During her travels, Carranca gained rare access to what she called the “secret world” of Christian missionaries evangelizing Muslims. She also learned concerning the influence of Luis Bush and traveled to fulfill him in Indonesia, where he was mobilizing 1000’s of missionaries from Asia to evangelise the gospel to Muslims.

Carranca’s long-form journalism is serious, intimate, and gripping. Though not a believer, she confesses that she got here to admire the evangelicals who became her friends. The book introduces readers to Luiz and Gis and their coworkers from South Africa, Brazil, China, and South Korea, and talks about their each day lives, their love for soccer, and the enjoyment they find in spending time with Muslim friends.

Carranca’s narrative includes riveting eyewitness accounts of terrorist attacks, drone strikes, police inquiries, church bombings, and the martyrdom of local Christians in Pakistan and Afghanistan. In one powerful anecdote, she talks concerning the murder of a missionary family she befriended in Afghanistan, killed by the Taliban in a brutal shooting. She flew to Pretoria, in South Africa, to attend their funeral services, where their graves were marked with a well-liked refrain echoing Tertullian’s words concerning the blood of martyrs: “They tried to bury us. They didn’t know we were seeds.”

Polycentric Christianity

Soul by Soul introduces readers to a few of the latest faces of evangelicalism—and so they are almost nothing like Barbara Kingsolver’s unflattering caricature of a failed missionary to the Congo in her popular novel The Poisonwood Bible. Rather than fictional white Southern Baptists from Georgia who’re more misanthropes than missionaries, Carranca gives us real people, unmarked by what she calls the “arrogance and triumphalism” that has sometimes been related to Western missionaries.

Her book does have some potentially misleading elements. It begins with a concise history of Christian missions, which is essentially confined to the history of American evangelical missions. This tends to provide an impression of an American-led movement that runs counter to the book’s broader thrust.

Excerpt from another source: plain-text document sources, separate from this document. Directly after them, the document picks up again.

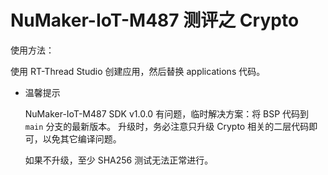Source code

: # NuMaker-IoT-M487 测评之 Crypto

使用方法：

使用 RT-Thread Studio 创建应用，然后替换 applications 代码。

* 温馨提示

    NuMaker-IoT-M487 SDK v1.0.0 有问题，临时解决方案：将 BSP 代码到 `main` 分支的最新版本。
    升级时，务必注意只升级 Crypto 相关的二层代码即可，以免其它编译问题。    

    如果不升级，至少 SHA256 测试无法正常进行。

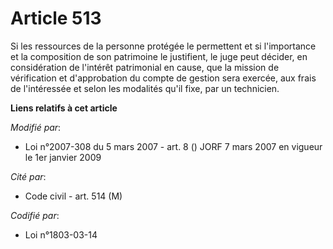 # Article 513

Si les ressources de la personne protégée le permettent et si l'importance et la composition de son patrimoine le justifient,
le juge peut décider, en considération de l'intérêt patrimonial en cause, que la mission de vérification et d'approbation du
compte de gestion sera exercée, aux frais de l'intéressée et selon les modalités qu'il fixe, par un technicien.

**Liens relatifs à cet article**

_Modifié par_:

  - Loi n°2007-308 du 5 mars 2007 - art. 8 () JORF 7 mars 2007 en vigueur le 1er janvier 2009

_Cité par_:

  - Code civil - art. 514 (M)

_Codifié par_:

  - Loi n°1803-03-14
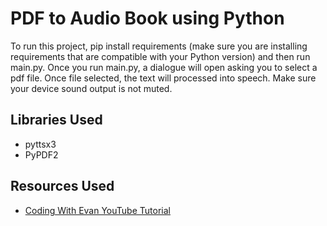 # PDF to Audio Book using Python
To run this project, pip install requirements (make sure you are installing requirements that are compatible with your Python version) and then run main.py. Once you run main.py, a dialogue will open asking you to select a pdf file. Once file selected, the text will processed into speech. Make sure your device sound output is not muted.

## Libraries Used
- pyttsx3
- PyPDF2

## Resources Used
- [Coding With Evan YouTube Tutorial](https://www.youtube.com/watch?v=Flm2YHEFd5A)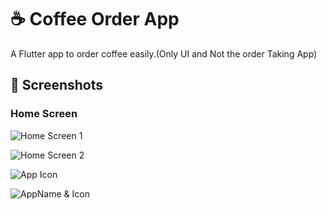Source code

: # ☕ Coffee Order App

A Flutter app to order coffee easily.(Only UI and Not the order Taking App)

## 📸 Screenshots

### Home Screen
![Home Screen 1](screenshots/2.png)

![Home Screen 2](screenshots/3.png)

![App Icon](screenshots/app_icons.png)

![AppName & Icon](screenshots/1.png)
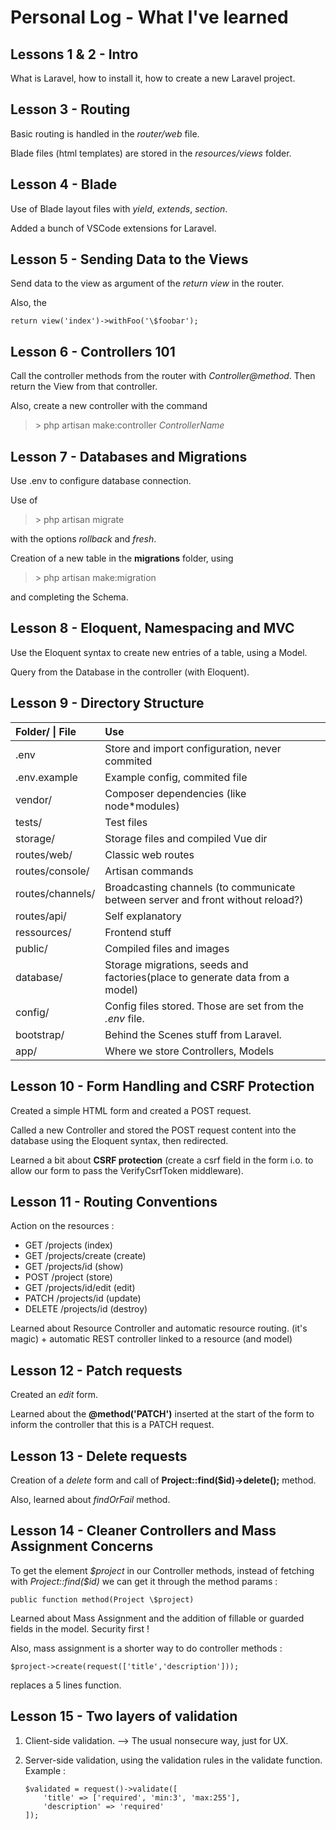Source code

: # Personal Log - What I've learned

## Lessons 1 & 2 - Intro

What is Laravel, how to install it, how to create a new Laravel project.

## Lesson 3 - Routing

Basic routing is handled in the _router/web_ file.

Blade files (html templates) are stored in the _resources/views_ folder.

## Lesson 4 - Blade

Use of Blade layout files with _yield_, _extends_, _section_.

Added a bunch of VSCode extensions for Laravel.

## Lesson 5 - Sending Data to the Views

Send data to the view as argument of the _return view_ in the router.

Also, the

    return view('index')->withFoo('\$foobar');

## Lesson 6 - Controllers 101

Call the controller methods from the router with _Controller@method_.
Then return the View from that controller.

Also, create a new controller with the command

> \> php artisan make:controller _ControllerName_

## Lesson 7 - Databases and Migrations

Use .env to configure database connection.

Use of

> \> php artisan migrate

with the options _rollback_ and _fresh_.

Creation of a new table in the **migrations** folder, using

> \> php artisan make:migration

and completing the Schema.

## Lesson 8 - Eloquent, Namespacing and MVC

Use the Eloquent syntax to create new entries of a table, using a Model.

Query from the Database in the controller (with Eloquent).

## Lesson 9 - Directory Structure

| Folder\/ \| File | Use                                                                             |
| :--------------- | :------------------------------------------------------------------------------ |
| .env             | Store and import configuration, never commited                                  |
| .env.example     | Example config, commited file                                                   |
| vendor/          | Composer dependencies (like node\*modules)                                      |
| tests/           | Test files                                                                      |
| storage/         | Storage files and compiled Vue dir                                              |
| routes/web/      | Classic web routes                                                              |
| routes/console/  | Artisan commands                                                                |
| routes/channels/ | Broadcasting channels (to communicate between server and front without reload?) |
| routes/api/      | Self explanatory                                                                |
| ressources/      | Frontend stuff                                                                  |
| public/          | Compiled files and images                                                       |
| database/        | Storage migrations, seeds and factories(place to generate data from a model)    |
| config/          | Config files stored. Those are set from the _.env_ file.                        |
| bootstrap/       | Behind the Scenes stuff from Laravel.                                           |
| app/             | Where we store Controllers, Models                                              |

## Lesson 10 - Form Handling and CSRF Protection

Created a simple HTML form and created a POST request.

Called a new Controller and stored the POST request content into the database using the Eloquent syntax, then redirected.

Learned a bit about **CSRF protection** (create a csrf field in the form i.o. to allow our form to pass the VerifyCsrfToken middleware).

## Lesson 11 - Routing Conventions

Action on the resources :

-   GET /projects (index)
-   GET /projects/create (create)
-   GET /projects/id (show)
-   POST /project (store)
-   GET /projects/id/edit (edit)
-   PATCH /projects/id (update)
-   DELETE /projects/id (destroy)

Learned about Resource Controller and automatic resource routing. (it's magic) + automatic REST controller linked to a resource (and model)

## Lesson 12 - Patch requests

Created an _edit_ form.

Learned about the **@method('PATCH')** inserted at the start of the form to inform the controller that this is a PATCH request.

## Lesson 13 - Delete requests

Creation of a _delete_ form and call of **Project::find(\$id)->delete();** method.

Also, learned about _findOrFail_ method.

## Lesson 14 - Cleaner Controllers and Mass Assignment Concerns

To get the element _\$project_ in our Controller methods, instead of fetching with _Project::find(\$id)_ we can get it through the method params :

    public function method(Project \$project)

Learned about Mass Assignment and the addition of fillable or guarded fields in the model. Security first !

Also, mass assignment is a shorter way to do controller methods :

    $project->create(request(['title','description']));

replaces a 5 lines function.

## Lesson 15 - Two layers of validation

1.  Client-side validation. --> The usual nonsecure way, just for UX.
2.  Server-side validation, using the validation rules in the validate function.
    Example :

        $validated = request()->validate([
            'title' => ['required', 'min:3', 'max:255'],
            'description' => 'required'
        ]);
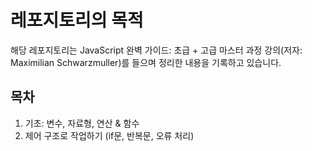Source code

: # 레포지토리의 목적

해당 레포지토리는 JavaScript 완벽 가이드: 초급 + 고급 마스터 과정 강의(저자: Maximilian Schwarzmuller)를 들으며 정리한 내용을 기록하고 있습니다.

## 목차

1. 기초: 변수, 자료형, 연산 & 함수
2. 제어 구조로 작업하기 (if문, 반복문, 오류 처리)
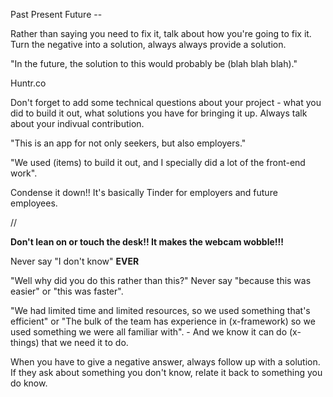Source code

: Past Present Future --

Rather than saying you need to fix it, talk about how you're going to fix it. Turn the negative into a solution, always always provide a solution.

"In the future, the solution to this would probably be (blah blah blah)."

Huntr.co

Don't forget to add some technical questions about your project - what you did to build it out, what solutions you have for bringing it up. Always talk about your indivual contribution.

"This is an app for not only seekers, but also employers."

"We used (items) to build it out, and I specially did a lot of the front-end work".

Condense it down!! It's basically Tinder for employers and future employees.

//

**Don't lean on or touch the desk!! It makes the webcam wobble!!!**

Never say "I don't know" **EVER**

"Well why did you do this rather than this?" Never say "because this was easier" or "this was faster".

"We had limited time and limited resources, so we used something that's efficient" or "The bulk of the team has experience in (x-framework) so we used something we were all familiar with". - And we know it can do (x-things) that we need it to do.

When you have to give a negative answer, always follow up with a solution. If they ask about something you don't know, relate it back to something you do know.
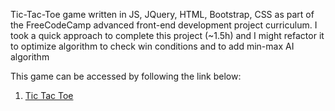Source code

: Tic-Tac-Toe game written in JS, JQuery, HTML, Bootstrap, CSS as part of the FreeCodeCamp advanced front-end development project curriculum. I took a quick approach to complete this project (~1.5h) and I might refactor it to optimize algorithm to check win conditions and to add min-max AI algorithm

This game can be accessed by following the link below:

1. [Tic Tac Toe](https://jamesattard.github.io/tictactoeJS)  
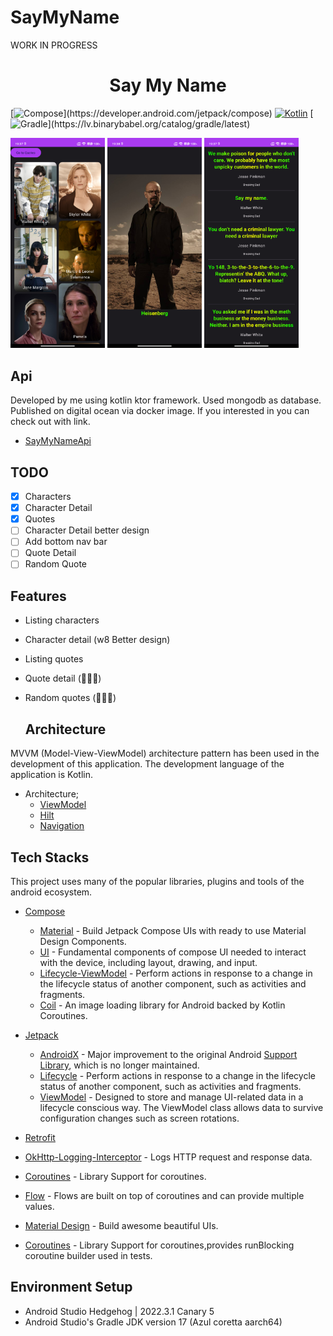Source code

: # SayMyName
WORK IN PROGRESS

  <h1 align="center">Say My Name</h1>

[![Compose](https://img.shields.io/badge/compose-1.4.0-red.svg?)](https://developer.android.com/jetpack/compose)
[![Kotlin](https://img.shields.io/badge/Kotlin-1.8.0-purple.svg?logo=kotlin)](http://kotlinlang.org)
[![Gradle](https://img.shields.io/badge/gradle-8.0-blue.svg?)](https://lv.binarybabel.org/catalog/gradle/latest)

 <img src="art/ss1.png" width="30%"/> <img src="art/ss2.png" width="30%"/> <img src="art/ss3.png" width="30%"/>

## Api
Developed by me using kotlin ktor framework. Used mongodb as database.
Published on digital ocean via docker image. If you interested in you can check out with link.
* [SayMyNameApi](https://github.com/emresahin10/ktor-mongodb-saymyname) 

## TODO

- [x] Characters
- [x] Character Detail
- [x] Quotes
- [ ] Character Detail better design
- [ ] Add bottom nav bar
- [ ] Quote Detail
- [ ] Random Quote

## Features
- Listing characters
- Character detail (w8 Better design)
- Listing quotes
- Quote detail (🧑🏽‍💻)
- Random quotes (🧑🏽‍💻)

  ## Architecture
MVVM (Model-View-ViewModel) architecture pattern has been used in the development of this application. The development language of the application is Kotlin.

* Architecture;
    * [ViewModel](https://developer.android.com/topic/libraries/architecture/viewmodel)
    * [Hilt](https://developer.android.com/training/dependency-injection/hilt-android)
    * [Navigation](https://developer.android.com/guide/navigation)

## Tech Stacks
This project uses many of the popular libraries, plugins and tools of the android ecosystem.

- [Compose](https://developer.android.com/jetpack/compose)

    - [Material](https://developer.android.com/jetpack/androidx/releases/compose-material) - Build Jetpack Compose UIs with ready to use Material Design Components.
    - [UI](https://developer.android.com/jetpack/androidx/releases/compose-ui) - Fundamental components of compose UI needed to interact with the device, including layout, drawing, and input.
    - [Lifecycle-ViewModel](https://developer.android.com/jetpack/androidx/releases/lifecycle) - Perform actions in response to a change in the lifecycle status of another component, such as activities and fragments.
    - [Coil](https://coil-kt.github.io/coil/compose/) - An image loading library for Android backed by Kotlin Coroutines.

- [Jetpack](https://developer.android.com/jetpack)

    - [AndroidX](https://developer.android.com/jetpack/androidx) - Major improvement to the original Android [Support Library](https://developer.android.com/topic/libraries/support-library/index), which is no longer maintained.
    - [Lifecycle](https://developer.android.com/topic/libraries/architecture/lifecycle) - Perform actions in response to a change in the lifecycle status of another component, such as activities and fragments.
    - [ViewModel](https://developer.android.com/topic/libraries/architecture/viewmodel) - Designed to store and manage UI-related data in a lifecycle conscious way. The ViewModel class allows data to survive configuration changes such as screen rotations.

- [Retrofit](https://square.github.io/retrofit/)
- [OkHttp-Logging-Interceptor](https://github.com/square/okhttp/blob/master/okhttp-logging-interceptor/README.md) - Logs HTTP request and response data.
- [Coroutines](https://github.com/Kotlin/kotlinx.coroutines) - Library Support for coroutines.
- [Flow](https://developer.android.com/kotlin/flow) - Flows are built on top of coroutines and can provide multiple values.
- [Material Design](https://material.io/develop/android/docs/getting-started/) - Build awesome beautiful UIs.
- [Coroutines](https://github.com/Kotlin/kotlinx.coroutines) - Library Support for coroutines,provides runBlocking coroutine builder used in tests.

## Environment Setup
- Android Studio Hedgehog | 2022.3.1 Canary 5
- Android Studio's Gradle JDK version 17 (Azul coretta aarch64)
 
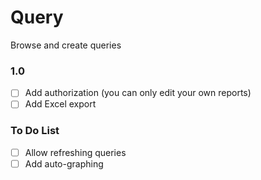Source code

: # Query

Browse and create queries

### 1.0

 - [ ] Add authorization (you can only edit your own reports)
 - [ ] Add Excel export

### To Do List

 - [ ] Allow refreshing queries
 - [ ] Add auto-graphing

Relatedly, Carranca seems to carry the view, sometimes stated subtly, that Americans are still someway clandestinely leading the brand new missionary efforts now rising within the Global South. This is a highly contested interpretation. It misunderstands the polycentric nature of Christianity and it diminishes the vital latest role being played by rapidly growing evangelical movements outside the West. American evangelicals proceed to support global missions from in all places to everyone, but evangelicals within the Global South are sometimes those leading the way in which.

Carranca’s work concludes by observing that American evangelicals have been among the many strongest supporters of military intervention within the Middle East, though these wars often complicate the lives of Christians in Africa and Asia and hamper the work of evangelical missionaries there. She also points out the stress between American evangelical support of Trump’s efforts to suppress migration from certain Muslim-majority nations and a simultaneous support of efforts to evangelize Muslims.

In these and other ways, Soul by Soul offers a prophetic challenge for American evangelicals who’re enamored of an “America first” mindset. “Ultimately,” she writes, “American Protestant evangelicals might want to select whether to be residents of a nation or a part of the worldwide, diverse, and borderless kingdom of God.”

F. Lionel Young III is a senior research associate on the Cambridge Centre for Christianity Worldwide. He is the creator of World Christianity and the Unfinished Task: A Very Short Introduction.